Most people know that if you lose everything on your disk, you've also lost the information on your disk.

What happens to people who lose their Quicken database? They lose track of their bank account. What about if you lose your resume and you're in the middle of a job search? You have major problems. What happens at work if your computers go down? In many cases, people sit around and do nothing until they come back up-- and what does that cost your company or their customers?

With all that in mind, here's your assignment:

  1. Think about what would happen if something happened to your computer. What would happen if there was a virus, your hard drive was wiped out, or there was a fire that destroyed your computer? What would it cost you? How could you recover?

  2. Think about what applications you run on your computer. Also consider what you use the computer for. Do you use it primarily to browse the Internet, or do you use it for your checking account and writing term papers?
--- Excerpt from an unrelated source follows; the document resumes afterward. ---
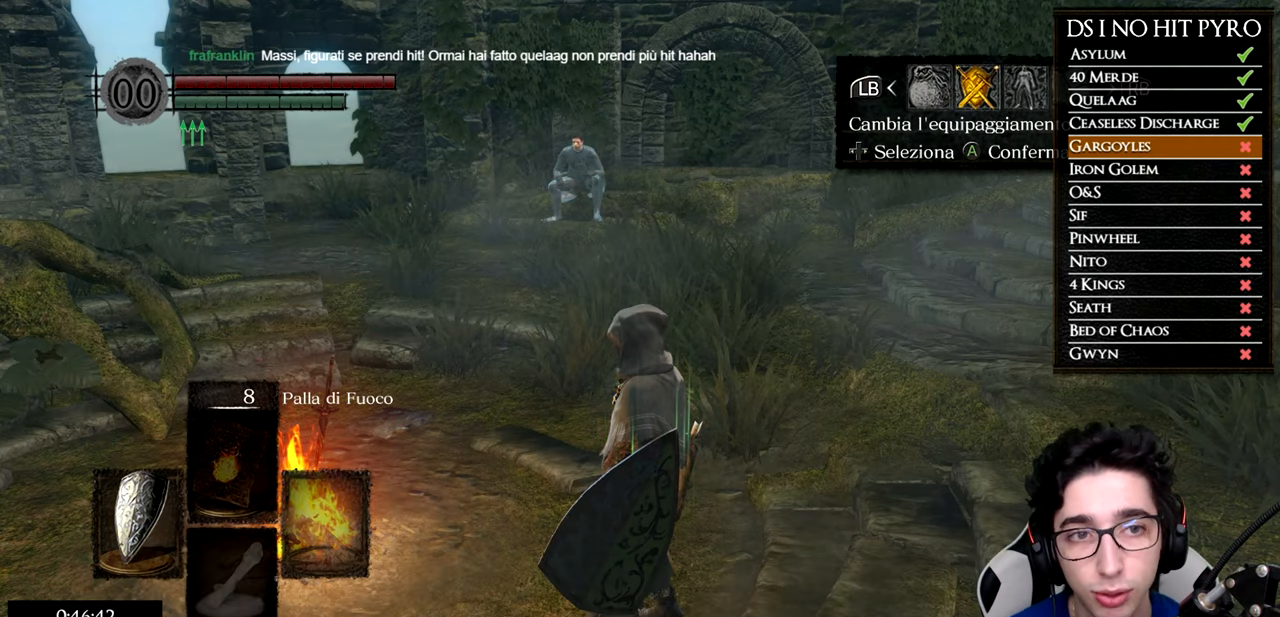
{"buttons": [], "left_stick": "center", "right_stick": "center", "events": [[84, "DPAD_UP", "down"], [468, "A", "up"], [468, "DPAD_UP", "up"]]}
Obviously, this implies the level of effort that you should use to protect your computer.

  3. Understand the business and personal necessities of your computer. This way you can start to figure out how you should protect it. (Readers should review my Three Golden Security Rules column to figure out what they could be doing.)

And how does all that help you become a hacker? Simple. Thinking about how you use a computer helps you understand it.

Personally, the reason that people think I excel at penetration testing is because of the results that I get. And how do I get those results?

I learn what an organization thinks is valuable-- then I steal it. I figure out which are the most critical corporate computers-- then I take them over. I find out what are the most critical systems in a bank-- then I control them (and therefore the bank). This way I spend my time efficiently, while making a tremendous impact on company management. It is this mindset that gets me the reputation of being one of the best in the world at what I do.

After you finish this assignment, you should have a good feeling for the importance of your computer in your life. It might not be that important for some people. But if you are like most of my readers, you should have more of an appreciation for protecting your computers. Maybe you can even help other people come to the same revelation. Once you've done that, you're on your way to becoming a security professional.